Dataset entries
------------------------------------------------------------------------
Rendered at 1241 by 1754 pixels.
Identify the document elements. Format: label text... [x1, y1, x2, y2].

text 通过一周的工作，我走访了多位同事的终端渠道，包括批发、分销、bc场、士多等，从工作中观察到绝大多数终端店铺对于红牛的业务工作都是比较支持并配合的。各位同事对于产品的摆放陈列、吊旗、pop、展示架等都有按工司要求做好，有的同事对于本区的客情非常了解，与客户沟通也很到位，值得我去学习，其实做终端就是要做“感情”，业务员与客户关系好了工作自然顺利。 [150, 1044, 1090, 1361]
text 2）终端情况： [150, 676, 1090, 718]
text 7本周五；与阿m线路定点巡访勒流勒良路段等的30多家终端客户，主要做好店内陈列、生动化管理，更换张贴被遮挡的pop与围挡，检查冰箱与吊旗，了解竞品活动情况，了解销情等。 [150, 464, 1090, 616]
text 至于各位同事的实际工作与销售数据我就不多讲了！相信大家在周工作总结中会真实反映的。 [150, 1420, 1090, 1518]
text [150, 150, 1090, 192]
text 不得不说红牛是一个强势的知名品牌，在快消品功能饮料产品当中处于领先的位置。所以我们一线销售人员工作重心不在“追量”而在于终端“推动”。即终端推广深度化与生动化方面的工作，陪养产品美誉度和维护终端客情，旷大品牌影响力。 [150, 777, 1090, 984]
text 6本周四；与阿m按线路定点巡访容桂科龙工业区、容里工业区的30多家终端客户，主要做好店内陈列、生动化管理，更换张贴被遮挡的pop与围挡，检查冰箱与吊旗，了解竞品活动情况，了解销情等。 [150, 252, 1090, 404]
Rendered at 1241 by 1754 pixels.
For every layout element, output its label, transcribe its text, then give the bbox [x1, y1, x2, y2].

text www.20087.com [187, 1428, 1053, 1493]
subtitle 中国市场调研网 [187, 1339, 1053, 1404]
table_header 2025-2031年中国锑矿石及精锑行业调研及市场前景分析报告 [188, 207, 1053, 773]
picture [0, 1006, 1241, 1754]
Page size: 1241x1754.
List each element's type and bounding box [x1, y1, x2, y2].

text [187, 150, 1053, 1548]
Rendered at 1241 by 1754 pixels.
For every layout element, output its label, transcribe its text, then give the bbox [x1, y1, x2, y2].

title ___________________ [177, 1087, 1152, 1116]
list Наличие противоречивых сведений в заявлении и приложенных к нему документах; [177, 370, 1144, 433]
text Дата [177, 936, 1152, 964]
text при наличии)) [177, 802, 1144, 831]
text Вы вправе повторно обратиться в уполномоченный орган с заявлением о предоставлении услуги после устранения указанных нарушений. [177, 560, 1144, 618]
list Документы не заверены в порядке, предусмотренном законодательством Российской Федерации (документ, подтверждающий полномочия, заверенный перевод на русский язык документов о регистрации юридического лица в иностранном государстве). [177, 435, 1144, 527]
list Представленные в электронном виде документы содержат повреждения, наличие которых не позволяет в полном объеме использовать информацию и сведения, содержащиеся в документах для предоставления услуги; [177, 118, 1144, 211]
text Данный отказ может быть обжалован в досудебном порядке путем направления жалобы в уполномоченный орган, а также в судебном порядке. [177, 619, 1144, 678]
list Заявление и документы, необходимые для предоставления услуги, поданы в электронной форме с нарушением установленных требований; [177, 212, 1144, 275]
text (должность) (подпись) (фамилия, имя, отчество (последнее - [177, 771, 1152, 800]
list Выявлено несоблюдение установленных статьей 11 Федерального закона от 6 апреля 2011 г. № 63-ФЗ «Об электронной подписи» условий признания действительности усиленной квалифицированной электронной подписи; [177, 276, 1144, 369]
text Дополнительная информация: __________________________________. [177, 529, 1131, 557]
------------------------------------------------------------------------
Retype the data in full, exactly.

Exercise response
Rendered at 1241 by 1754 pixels.
Identify the document elements. Format: label text... [x1, y1, x2, y2].

text 通过一周的工作，我走访了多位同事的终端渠道，包括批发、分销、bc场、士多等，从工作中观察到绝大多数终端店铺对于红牛的业务工作都是比较支持并配合的。各位同事对于产品的摆放陈列、吊旗、pop、展示架等都有按工司要求做好，有的同事对于本区的客情非常了解，与客户沟通也很到位，值得我去学习，其实做终端就是要做“感情”，业务员与客户关系好了工作自然顺利。 [150, 1044, 1090, 1361]
text 2）终端情况： [150, 676, 1090, 718]
text 7本周五；与阿m线路定点巡访勒流勒良路段等的30多家终端客户，主要做好店内陈列、生动化管理，更换张贴被遮挡的pop与围挡，检查冰箱与吊旗，了解竞品活动情况，了解销情等。 [150, 464, 1090, 616]
text 至于各位同事的实际工作与销售数据我就不多讲了！相信大家在周工作总结中会真实反映的。 [150, 1420, 1090, 1518]
text [150, 150, 1090, 192]
text 不得不说红牛是一个强势的知名品牌，在快消品功能饮料产品当中处于领先的位置。所以我们一线销售人员工作重心不在“追量”而在于终端“推动”。即终端推广深度化与生动化方面的工作，陪养产品美誉度和维护终端客情，旷大品牌影响力。 [150, 777, 1090, 984]
text 6本周四；与阿m按线路定点巡访容桂科龙工业区、容里工业区的30多家终端客户，主要做好店内陈列、生动化管理，更换张贴被遮挡的pop与围挡，检查冰箱与吊旗，了解竞品活动情况，了解销情等。 [150, 252, 1090, 404]
Rendered at 1241 by 1754 pixels.
For every layout element, output its label, transcribe its text, then give the bbox [x1, y1, x2, y2].

text www.20087.com [187, 1428, 1053, 1493]
subtitle 中国市场调研网 [187, 1339, 1053, 1404]
table_header 2025-2031年中国锑矿石及精锑行业调研及市场前景分析报告 [188, 207, 1053, 773]
picture [0, 1006, 1241, 1754]
Page size: 1241x1754.
List each element's type and bounding box [x1, y1, x2, y2].

text [187, 150, 1053, 1548]
Rendered at 1241 by 1754 pixels.
For every layout element, output its label, transcribe its text, then give the bbox [x1, y1, x2, y2].

title ___________________ [177, 1087, 1152, 1116]
list Наличие противоречивых сведений в заявлении и приложенных к нему документах; [177, 370, 1144, 433]
text Дата [177, 936, 1152, 964]
text при наличии)) [177, 802, 1144, 831]
text Вы вправе повторно обратиться в уполномоченный орган с заявлением о предоставлении услуги после устранения указанных нарушений. [177, 560, 1144, 618]
list Документы не заверены в порядке, предусмотренном законодательством Российской Федерации (документ, подтверждающий полномочия, заверенный перевод на русский язык документов о регистрации юридического лица в иностранном государстве). [177, 435, 1144, 527]
list Представленные в электронном виде документы содержат повреждения, наличие которых не позволяет в полном объеме использовать информацию и сведения, содержащиеся в документах для предоставления услуги; [177, 118, 1144, 211]
text Данный отказ может быть обжалован в досудебном порядке путем направления жалобы в уполномоченный орган, а также в судебном порядке. [177, 619, 1144, 678]
list Заявление и документы, необходимые для предоставления услуги, поданы в электронной форме с нарушением установленных требований; [177, 212, 1144, 275]
text (должность) (подпись) (фамилия, имя, отчество (последнее - [177, 771, 1152, 800]
list Выявлено несоблюдение установленных статьей 11 Федерального закона от 6 апреля 2011 г. № 63-ФЗ «Об электронной подписи» условий признания действительности усиленной квалифицированной электронной подписи; [177, 276, 1144, 369]
text Дополнительная информация: __________________________________. [177, 529, 1131, 557]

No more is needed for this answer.